Le gouvernement a aussi déposé un projet de loi, le C-66, qui permettra d’effacer les condamnations criminelles d’une personne pour sodomie ou pour grossière indécence lorsqu’il est question de sexe entre personnes consentantes d’au moins 16 ans.
Toute personne condamnée ou, en cas de décès, un proche (époux, enfant, parent, frère ou soeur) pourra déposer une demande de radiation à la Commission des libérations conditionnelles du Canada. Si elle est acceptée, la Commission en avisera tous les tribunaux susceptibles d’avoir consigné le dossier judiciaire pour qu’ils l’effacent. Elle avisera aussi la Gendarmerie royale du Canada (GRC), qui devra purger ses dossiers et demander aux autres corps policiers d’en faire autant.
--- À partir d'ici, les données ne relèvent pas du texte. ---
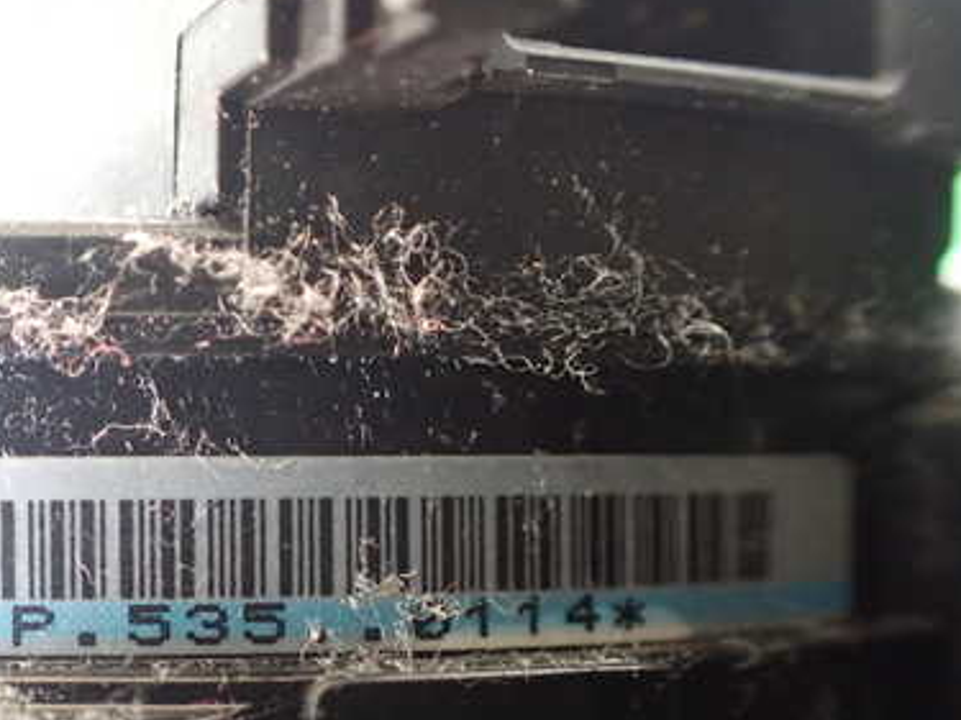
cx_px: 205
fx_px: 1332
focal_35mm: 48
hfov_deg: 38.3
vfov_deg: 29.7
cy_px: 543
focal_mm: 5.4
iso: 800
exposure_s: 1/50
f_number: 2.3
C’est la première fois de l’histoire que le Canada se dote d’une loi pour nettoyer les dossiers judiciaires de citoyens, soutient le ministre de la Sécurité publique, Ralph Goodale. Ottawa s’était aussi fait demander de purger le casier judiciaire des prostituées dans la foulée de l’adoption en 2014 d’une loi sur la prostitution. Le gouvernement n’a jamais donné suite à cette demande, pas plus qu’il ne donne suite à celle formulée ces jours-ci d’effacer les condamnations pour possession simple de cannabis lorsque la marijuana sera légalisée en 2018.